** Opening Material to process block **
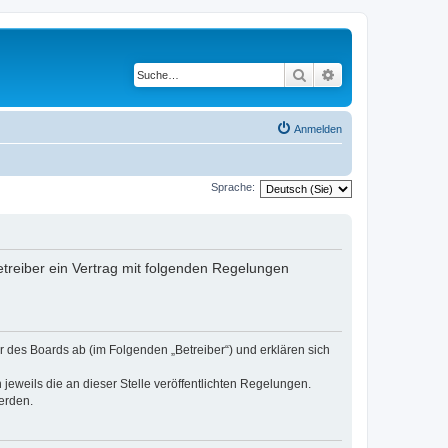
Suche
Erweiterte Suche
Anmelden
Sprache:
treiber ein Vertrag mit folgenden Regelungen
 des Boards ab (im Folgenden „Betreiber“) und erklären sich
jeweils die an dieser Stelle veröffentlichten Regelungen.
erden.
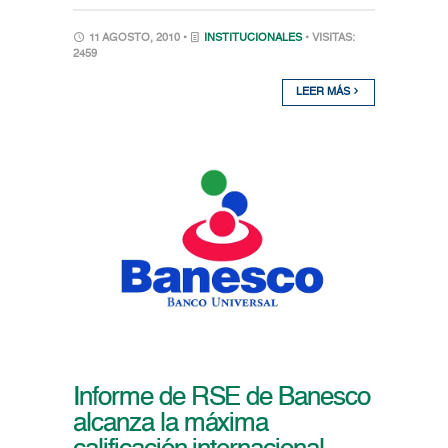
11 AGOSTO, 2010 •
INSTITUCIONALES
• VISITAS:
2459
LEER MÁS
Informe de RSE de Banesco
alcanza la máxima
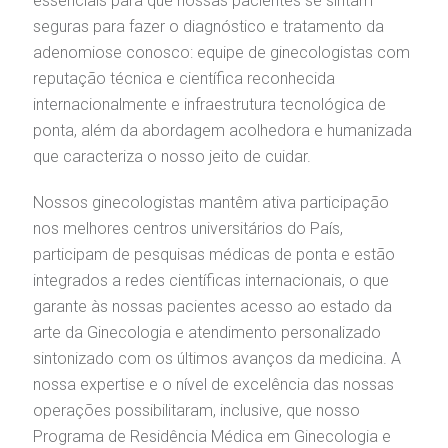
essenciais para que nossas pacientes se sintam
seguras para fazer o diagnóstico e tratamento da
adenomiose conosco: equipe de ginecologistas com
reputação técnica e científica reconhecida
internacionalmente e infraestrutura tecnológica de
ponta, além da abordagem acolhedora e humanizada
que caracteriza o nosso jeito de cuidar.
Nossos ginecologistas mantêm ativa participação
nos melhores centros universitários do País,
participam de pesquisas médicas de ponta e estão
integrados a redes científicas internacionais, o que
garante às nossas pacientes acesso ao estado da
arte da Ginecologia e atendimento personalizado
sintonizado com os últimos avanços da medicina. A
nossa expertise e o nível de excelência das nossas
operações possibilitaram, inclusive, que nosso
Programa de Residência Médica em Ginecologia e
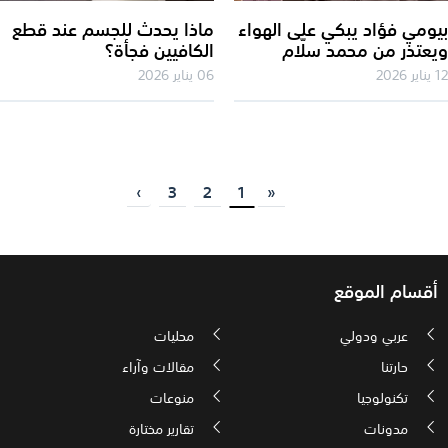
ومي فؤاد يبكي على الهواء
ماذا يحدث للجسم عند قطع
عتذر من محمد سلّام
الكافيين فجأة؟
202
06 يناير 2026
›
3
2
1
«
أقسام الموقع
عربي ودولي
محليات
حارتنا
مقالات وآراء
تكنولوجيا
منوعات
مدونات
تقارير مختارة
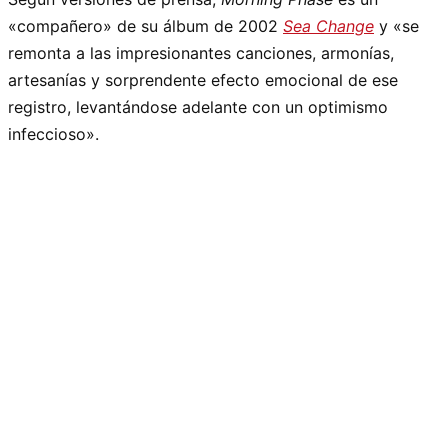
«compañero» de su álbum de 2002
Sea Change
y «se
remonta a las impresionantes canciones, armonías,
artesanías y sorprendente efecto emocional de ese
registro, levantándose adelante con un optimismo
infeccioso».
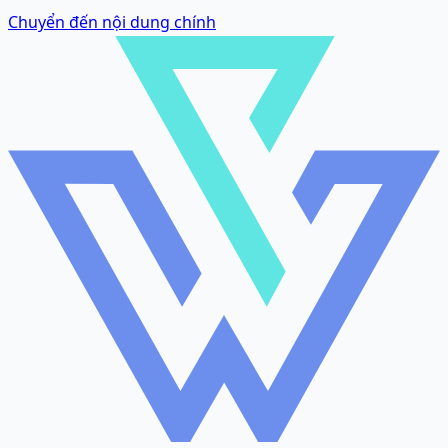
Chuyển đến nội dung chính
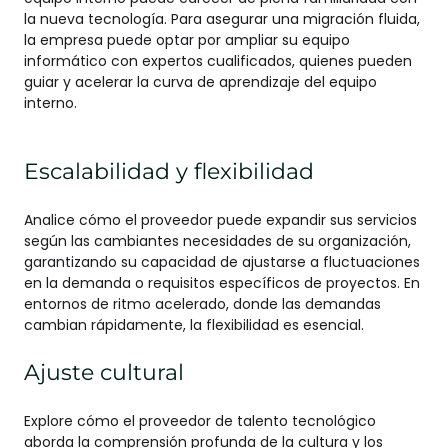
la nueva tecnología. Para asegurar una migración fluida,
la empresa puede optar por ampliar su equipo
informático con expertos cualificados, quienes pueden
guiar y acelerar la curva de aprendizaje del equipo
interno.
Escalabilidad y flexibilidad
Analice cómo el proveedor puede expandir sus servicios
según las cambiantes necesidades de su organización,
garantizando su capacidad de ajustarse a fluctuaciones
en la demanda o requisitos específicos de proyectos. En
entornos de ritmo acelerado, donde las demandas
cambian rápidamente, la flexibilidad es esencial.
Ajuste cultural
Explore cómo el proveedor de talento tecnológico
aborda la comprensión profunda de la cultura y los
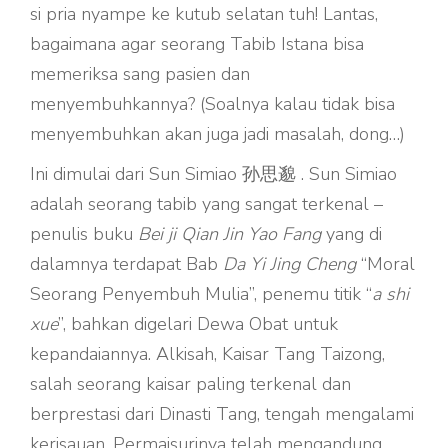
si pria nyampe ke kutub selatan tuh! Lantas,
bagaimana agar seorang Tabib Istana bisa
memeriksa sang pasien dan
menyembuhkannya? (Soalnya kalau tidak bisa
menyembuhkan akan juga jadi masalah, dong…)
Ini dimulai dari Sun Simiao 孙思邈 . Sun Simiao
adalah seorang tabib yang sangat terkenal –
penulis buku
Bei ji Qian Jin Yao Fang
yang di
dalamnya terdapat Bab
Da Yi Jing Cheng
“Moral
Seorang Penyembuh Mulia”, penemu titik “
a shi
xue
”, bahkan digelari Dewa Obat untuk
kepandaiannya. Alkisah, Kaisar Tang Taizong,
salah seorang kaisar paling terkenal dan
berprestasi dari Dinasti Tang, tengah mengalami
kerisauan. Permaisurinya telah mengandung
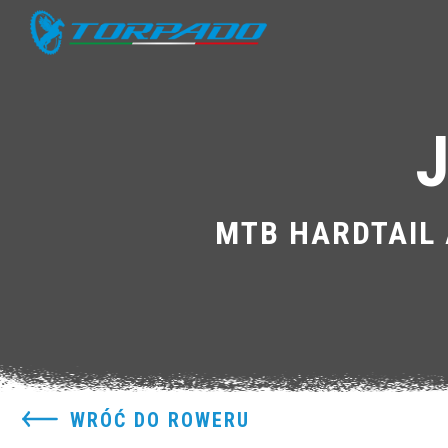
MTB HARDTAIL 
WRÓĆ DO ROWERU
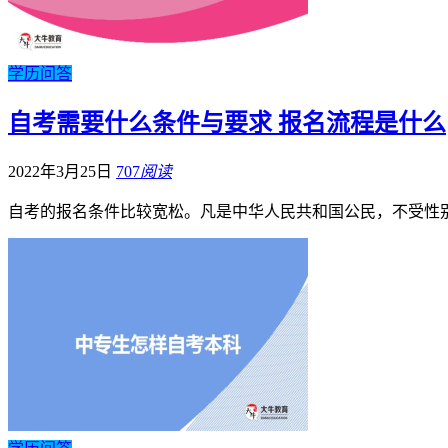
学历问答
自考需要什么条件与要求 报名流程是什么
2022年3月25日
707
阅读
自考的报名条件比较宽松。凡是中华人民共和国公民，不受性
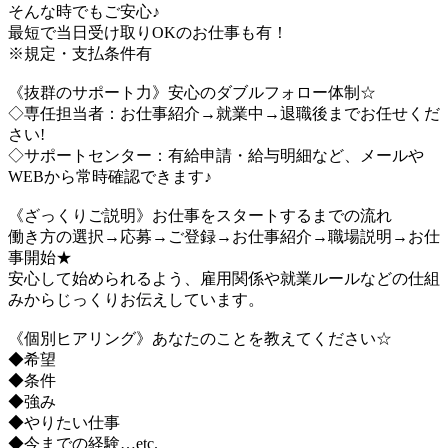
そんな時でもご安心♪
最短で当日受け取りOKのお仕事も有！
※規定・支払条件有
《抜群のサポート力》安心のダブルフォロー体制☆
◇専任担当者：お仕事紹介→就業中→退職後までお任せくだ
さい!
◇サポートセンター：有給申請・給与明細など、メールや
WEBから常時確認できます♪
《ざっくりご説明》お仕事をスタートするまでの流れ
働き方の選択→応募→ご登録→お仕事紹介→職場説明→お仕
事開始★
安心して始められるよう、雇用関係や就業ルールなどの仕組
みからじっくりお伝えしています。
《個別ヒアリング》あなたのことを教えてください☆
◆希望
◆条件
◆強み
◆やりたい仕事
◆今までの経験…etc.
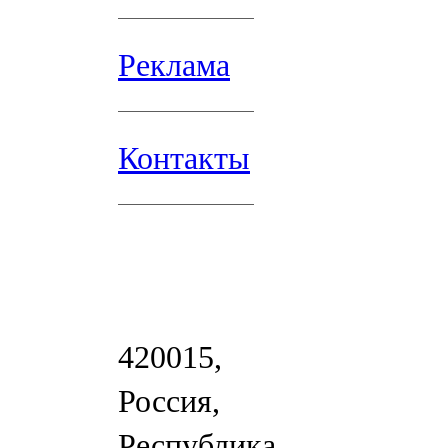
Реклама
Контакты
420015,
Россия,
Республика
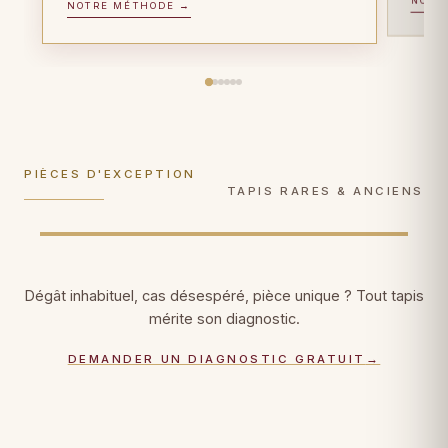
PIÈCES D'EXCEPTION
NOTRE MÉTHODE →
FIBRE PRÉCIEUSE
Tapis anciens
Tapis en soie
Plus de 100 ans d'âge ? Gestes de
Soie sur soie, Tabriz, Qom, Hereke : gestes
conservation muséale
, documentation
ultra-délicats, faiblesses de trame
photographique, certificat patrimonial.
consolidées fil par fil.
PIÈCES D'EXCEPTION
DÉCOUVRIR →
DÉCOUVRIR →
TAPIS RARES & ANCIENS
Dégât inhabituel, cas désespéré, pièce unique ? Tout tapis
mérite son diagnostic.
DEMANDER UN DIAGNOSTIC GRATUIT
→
** Closing Material to process block **
▶ [Problem] Leaving the pictures out, output the material exactly as it appears.

▶ [Answer to this problem]
Suche
Erweiterte Suche
Anmelden
Sprache:
treiber ein Vertrag mit folgenden Regelungen
 des Boards ab (im Folgenden „Betreiber“) und erklären sich
jeweils die an dieser Stelle veröffentlichten Regelungen.
erden.
11 AGOSTO, 2010 •
INSTITUCIONALES
• VISITAS:
2459
LEER MÁS
Informe de RSE de Banesco
alcanza la máxima
essenciais para que nossas pacientes se sintam
seguras para fazer o diagnóstico e tratamento da
adenomiose conosco: equipe de ginecologistas com
reputação técnica e científica reconhecida
internacionalmente e infraestrutura tecnológica de
ponta, além da abordagem acolhedora e humanizada
que caracteriza o nosso jeito de cuidar.
Nossos ginecologistas mantêm ativa participação
nos melhores centros universitários do País,
participam de pesquisas médicas de ponta e estão
integrados a redes científicas internacionais, o que
garante às nossas pacientes acesso ao estado da
arte da Ginecologia e atendimento personalizado
sintonizado com os últimos avanços da medicina. A
nossa expertise e o nível de excelência das nossas
operações possibilitaram, inclusive, que nosso
Programa de Residência Médica em Ginecologia e
ومي فؤاد يبكي على الهواء
ماذا يحدث للجسم عند قطع
عتذر من محمد سلّام
الكافيين فجأة؟
202
06 يناير 2026
›
3
2
1
«
أقسام الموقع
عربي ودولي
محليات
حارتنا
مقالات وآراء
تكنولوجيا
منوعات
مدونات
تقارير مختارة
«compañero» de su álbum de 2002
Sea Change
y «se
remonta a las impresionantes canciones, armonías,
artesanías y sorprendente efecto emocional de ese
registro, levantándose adelante con un optimismo
infeccioso».
Chuyển đến nội dung chính
la nueva tecnología. Para asegurar una migración fluida,
la empresa puede optar por ampliar su equipo
informático con expertos cualificados, quienes pueden
guiar y acelerar la curva de aprendizaje del equipo
interno.
Escalabilidad y flexibilidad
Analice cómo el proveedor puede expandir sus servicios
según las cambiantes necesidades de su organización,
garantizando su capacidad de ajustarse a fluctuaciones
en la demanda o requisitos específicos de proyectos. En
entornos de ritmo acelerado, donde las demandas
cambian rápidamente, la flexibilidad es esencial.
Ajuste cultural
Explore cómo el proveedor de talento tecnológico
aborda la comprensión profunda de la cultura y los
si pria nyampe ke kutub selatan tuh! Lantas,
bagaimana agar seorang Tabib Istana bisa
memeriksa sang pasien dan
menyembuhkannya? (Soalnya kalau tidak bisa
menyembuhkan akan juga jadi masalah, dong…)
Ini dimulai dari Sun Simiao 孙思邈 . Sun Simiao
adalah seorang tabib yang sangat terkenal –
penulis buku
Bei ji Qian Jin Yao Fang
yang di
dalamnya terdapat Bab
Da Yi Jing Cheng
“Moral
Seorang Penyembuh Mulia”, penemu titik “
a shi
xue
”, bahkan digelari Dewa Obat untuk
kepandaiannya. Alkisah, Kaisar Tang Taizong,
salah seorang kaisar paling terkenal dan
berprestasi dari Dinasti Tang, tengah mengalami
kerisauan. Permaisurinya telah mengandung
MTB HARDTAIL 
WRÓĆ DO ROWERU
学历问答
自考需要什么条件与要求 报名流程是什么
2022年3月25日
707
阅读
自考的报名条件比较宽松。凡是中华人民共和国公民，不受性
そんな時でもご安心♪
最短で当日受け取りOKのお仕事も有！
※規定・支払条件有
《抜群のサポート力》安心のダブルフォロー体制☆
◇専任担当者：お仕事紹介→就業中→退職後までお任せくだ
さい!
◇サポートセンター：有給申請・給与明細など、メールや
WEBから常時確認できます♪
《ざっくりご説明》お仕事をスタートするまでの流れ
働き方の選択→応募→ご登録→お仕事紹介→職場説明→お仕
事開始★
安心して始められるよう、雇用関係や就業ルールなどの仕組
みからじっくりお伝えしています。
《個別ヒアリング》あなたのことを教えてください☆
◆希望
◆条件
◆強み
◆やりたい仕事
◆今までの経験…etc.
Реклама
Контакты
420015,
Россия,
Республика
PIÈCES D'EXCEPTION
NOTRE MÉTHODE →
FIBRE PRÉCIEUSE
Tapis anciens
Tapis en soie
Plus de 100 ans d'âge ? Gestes de
Soie sur soie, Tabriz, Qom, Hereke : gestes
conservation muséale
, documentation
ultra-délicats, faiblesses de trame
photographique, certificat patrimonial.
consolidées fil par fil.
PIÈCES D'EXCEPTION
DÉCOUVRIR →
DÉCOUVRIR →
TAPIS RARES & ANCIENS
Dégât inhabituel, cas désespéré, pièce unique ? Tout tapis
mérite son diagnostic.
DEMANDER UN DIAGNOSTIC GRATUIT
→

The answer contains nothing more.